The court went on to dismiss Free Republic's claims that because it is a nonprofit organization and made no money from operating its Web site, it should be allowed to reproduce the articles. The court stated that the inquiry which should be made is not whether the sole motive of the user is monetary gain but whether the user stands to profit from exploitation of the copyrighted materials without paying the customary price. The court found that the posting of the articles assisted the Web site in attracting visitors to the site. This conduct was beneficial to the organization since it used the site for the commercial purposes of promoting the association (whose members pay dues) and generating advertising revenues.

The court in this case referred back to the now-famous Texaco case.
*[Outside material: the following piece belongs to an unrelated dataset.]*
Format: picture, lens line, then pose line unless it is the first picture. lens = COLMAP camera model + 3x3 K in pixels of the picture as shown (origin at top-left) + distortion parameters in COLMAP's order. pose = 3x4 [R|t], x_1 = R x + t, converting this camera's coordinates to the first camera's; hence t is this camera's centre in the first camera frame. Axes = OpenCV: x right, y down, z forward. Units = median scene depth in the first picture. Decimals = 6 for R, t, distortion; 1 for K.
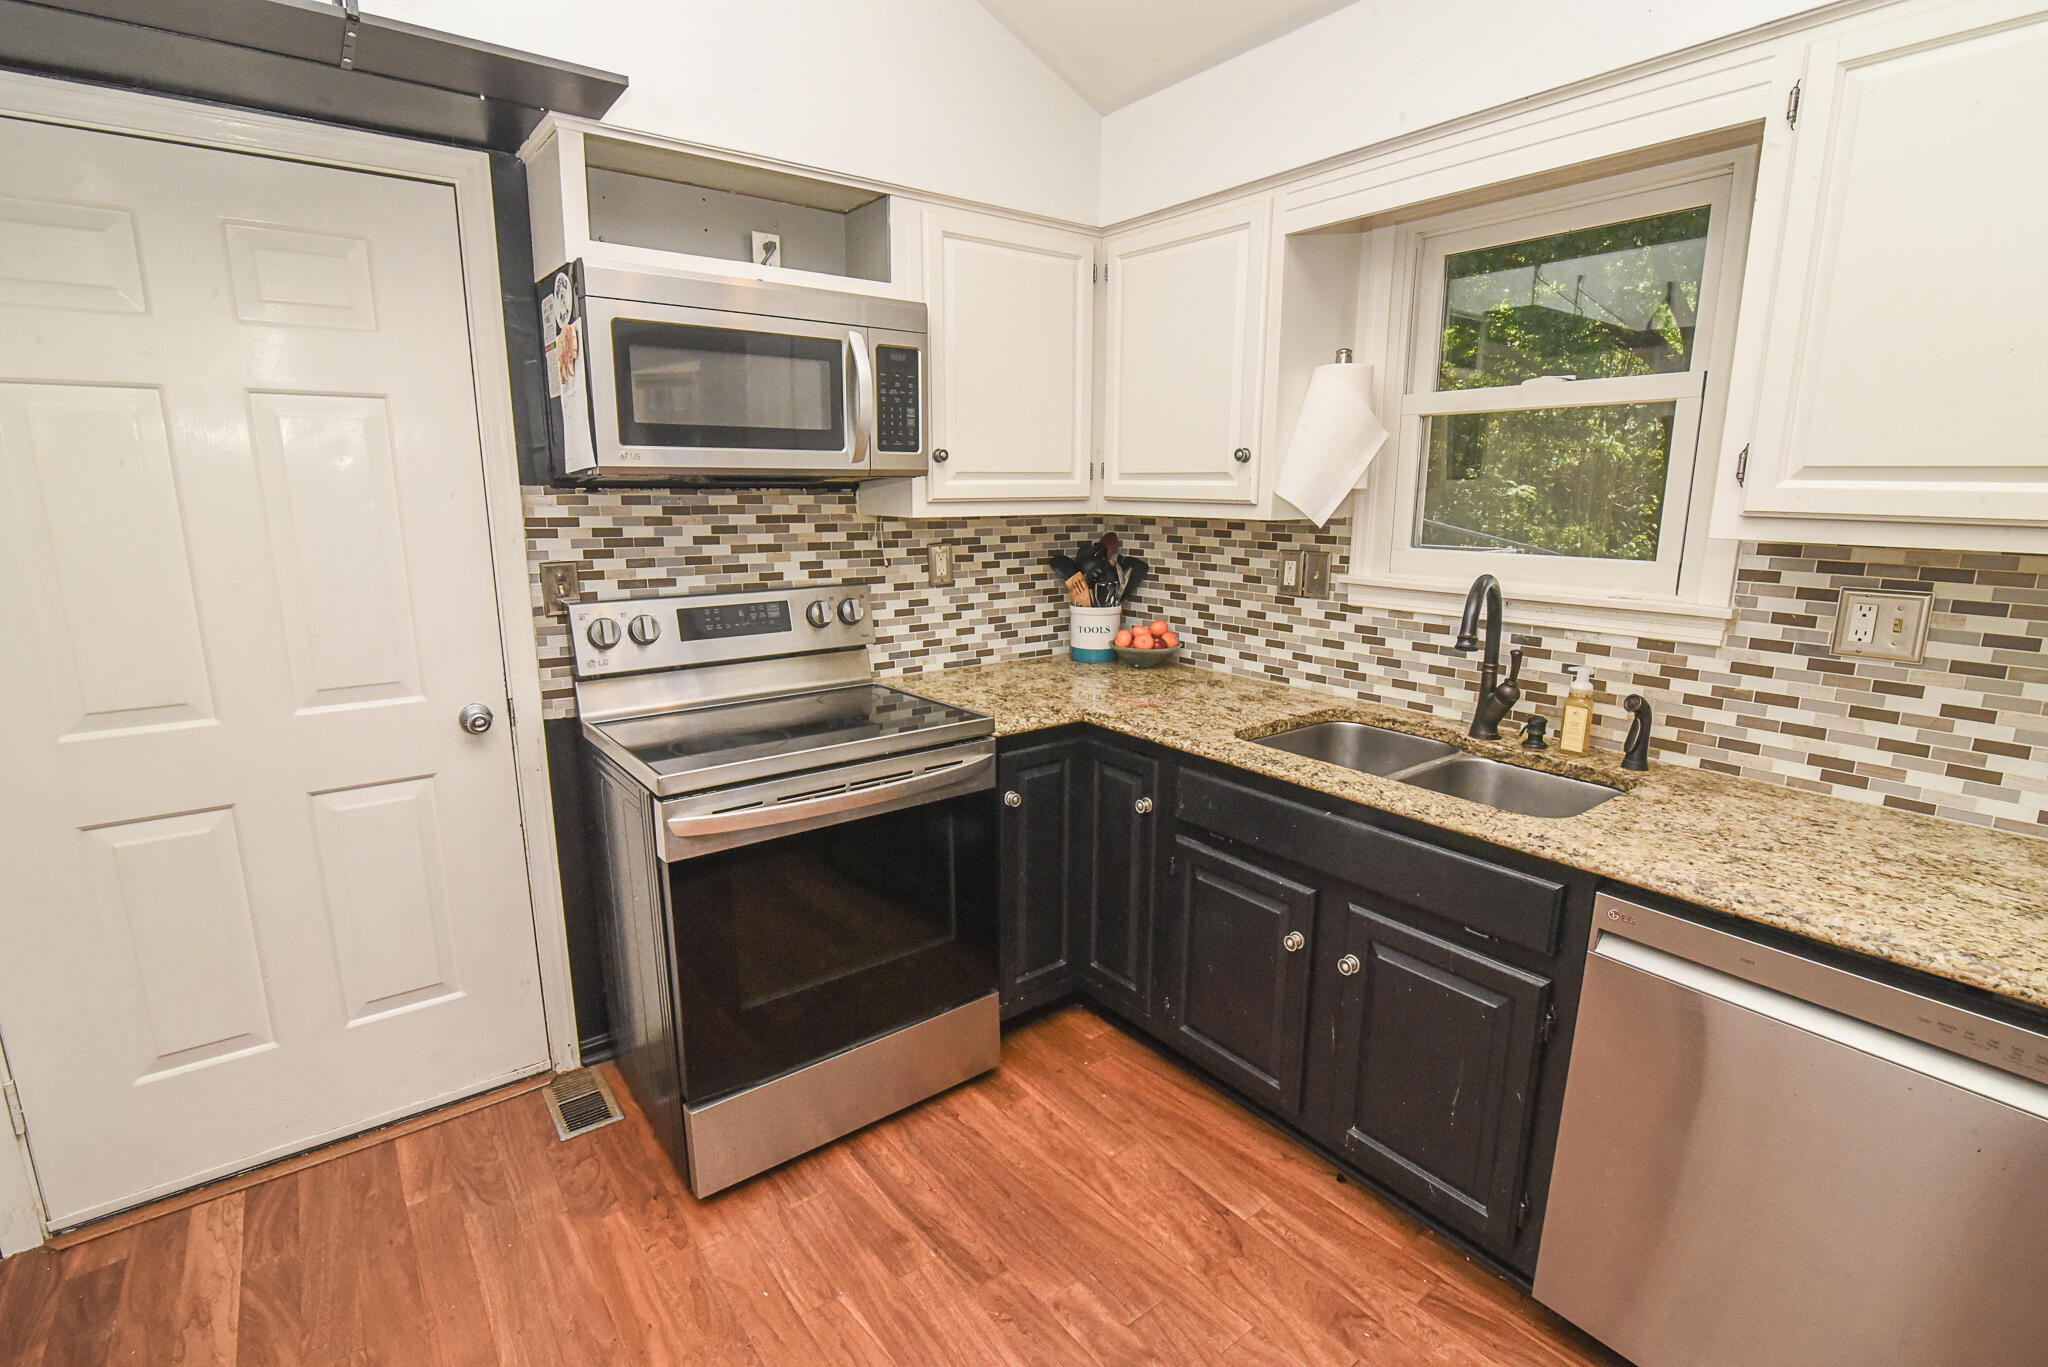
lens RADIAL K [[948.8, 0, 1024.1], [0, 948.8, 690.3], [0, 0, 1]] dist [-0.019255, 0.000440]
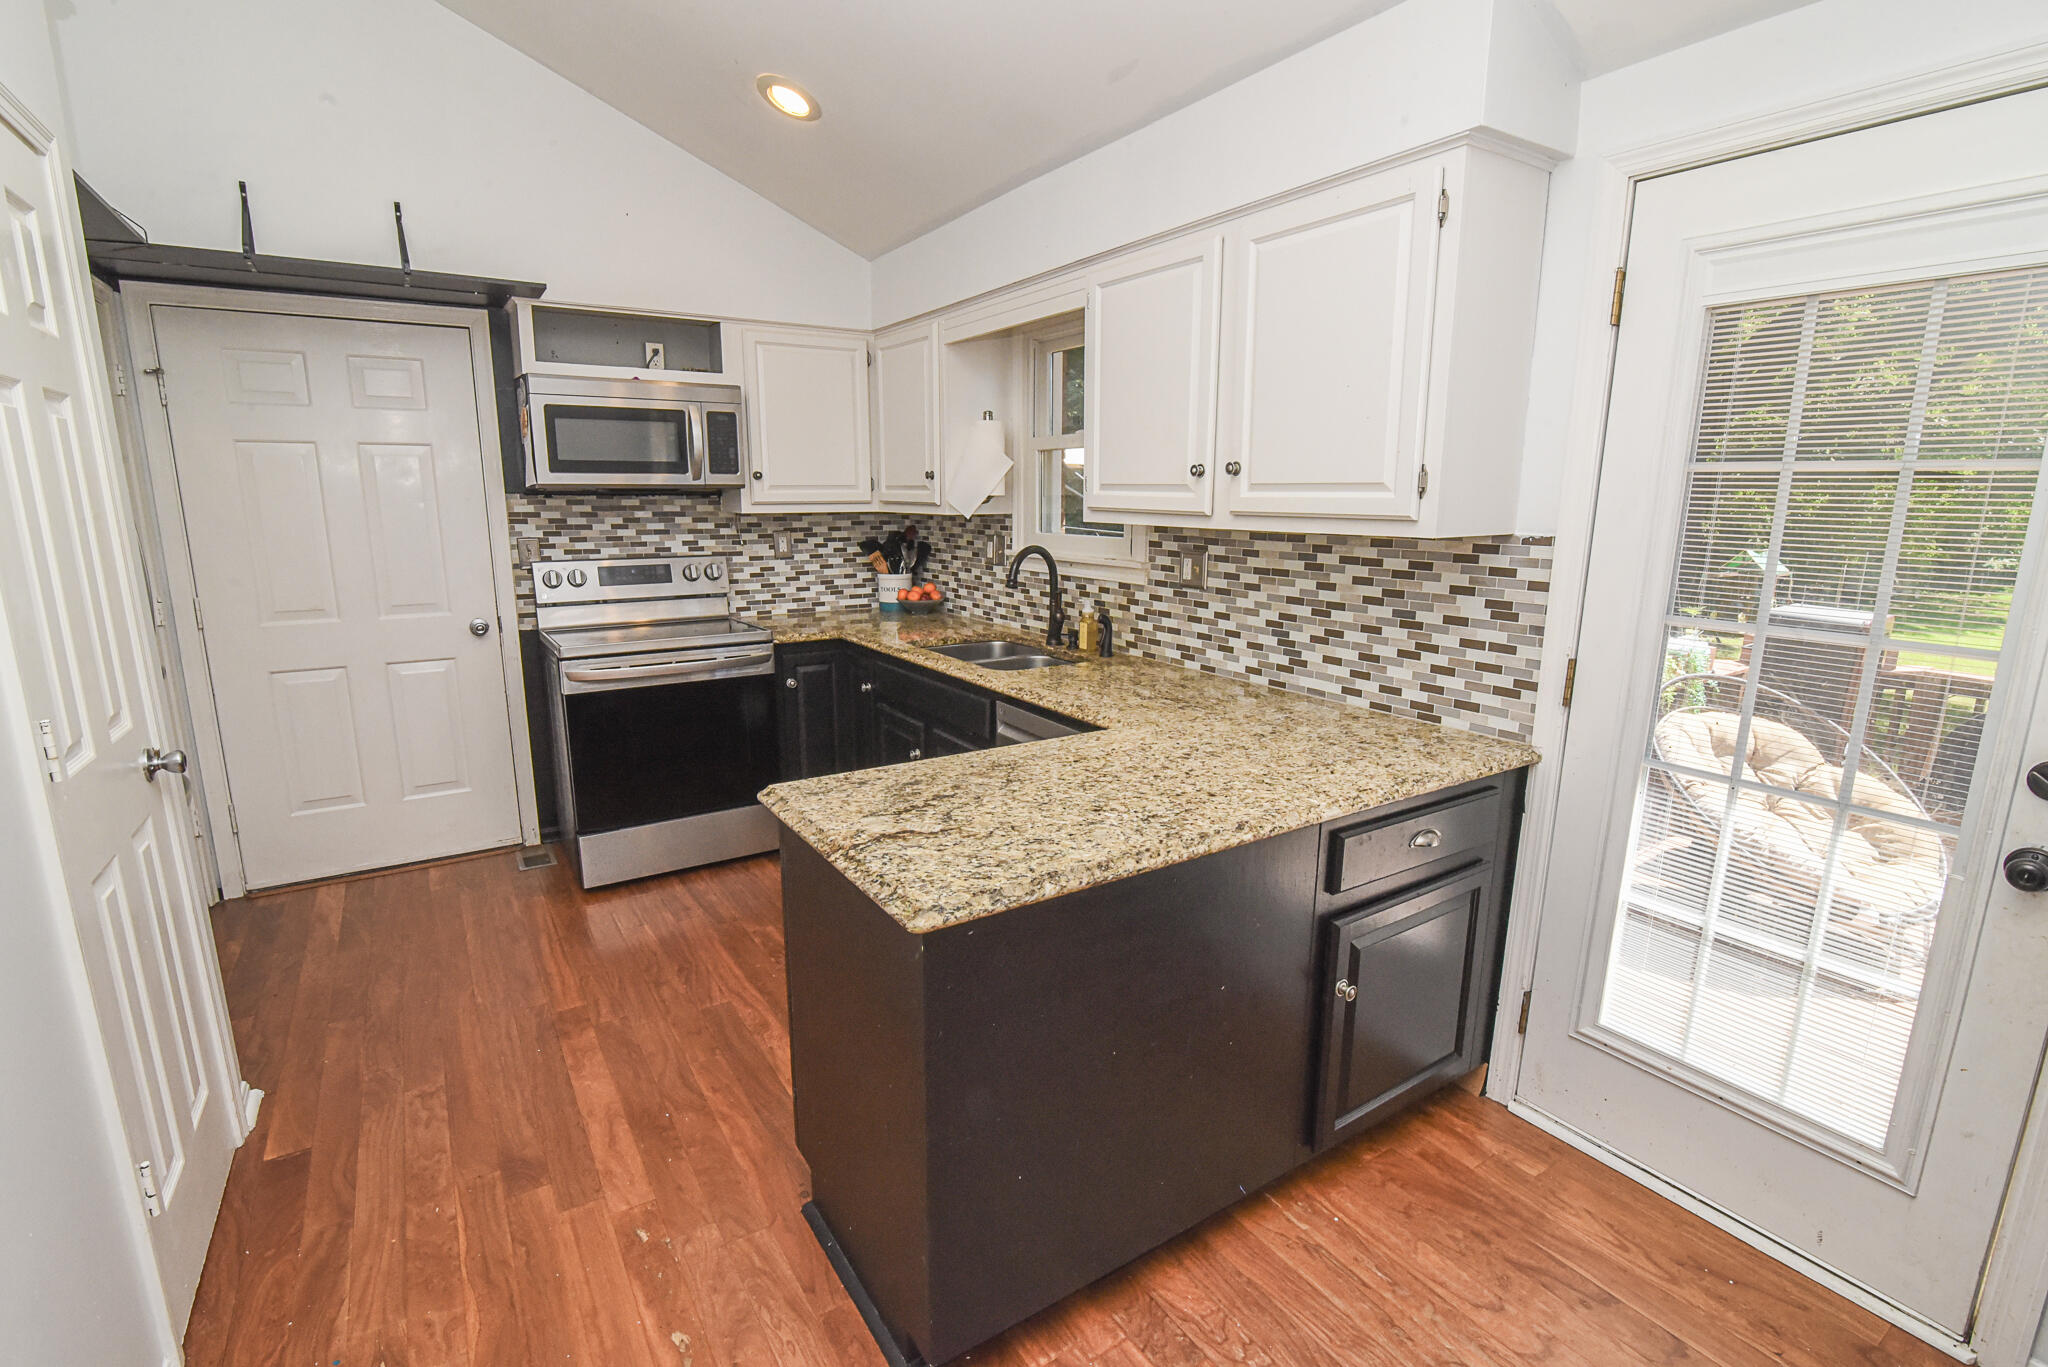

American Geophysical Union v. Texaco, Inc., 60 F.3d 913 (2d Cir 1995). In the Texaco case, researchers at Texaco made just a few photocopies of a commercial newsletter and circulated them within the company's research department. The court found that even making just a few copies of a commercial newsletter for research purposes was an infringement. It was held to be an infringement even if the copier, Texaco, derived no direct revenue from its photocopies of the articles. Texaco reaped indirect benefits, however, from its photocopies in not having to buy additional subscriptions to the newsletter. Indirect economic benefit weighs against a finding of fair use. Similarly, in this case, posting articles on Free Republic's Web site after the free two-week period allowed visitors to the site to avoid paying the customary price charged by the copyright owners (the newspapers) for the works. The court also looked to the nature of the copyrighted work. The more factual and functional a work, the less protection it receives under copyright law. The newspapers' articles were news articles and predominantly factual and, as such, would enjoy less protection than other types of works such as opinions or analyses. However, since the entire articles were copied, more than the unprotected facts were extracted from them. Therefore, this factor also weighed in favor of the copyright owner.

Finally, the court looked at the effect of the use upon a potential market for the copyrighted work. Here the court concluded that an adverse effect on a potential market for the articles had been demonstrated. If people could view them for free on Free Republic's site, they would not then purchase them from the L.A. Times or Washington Post's archive. Nor would they purchase the print versions of the newspapers. Free Republic also raised First Amendment protection arguments which the court dismissed.

Many Internet users mistakenly believe the copyright laws have been suspended or relaxed on the Internet. This is not true. Courts have been particularly supportive of intellectual property owners when it comes to on-line infringements. The courts realize the vast potential for copyright abuse through the Internet and are reacting by providing assistance to copyright owners in their never-ending quest to prevent unauthorized copying of their works.

Much of the on-line copying is not done with the intent of violating anyone's rights, but simply out of ignorance of the law. Copyright infringement is a strict liability violation. What that means is that even if you infringe on someone else's works innocently, it is irrelevant. The often-quoted statement, "Ignorance of the law is no excuse," may be a cliché, but it is all too true when it comes to copyright infringement.

The best advice one can give is - Ask before you post!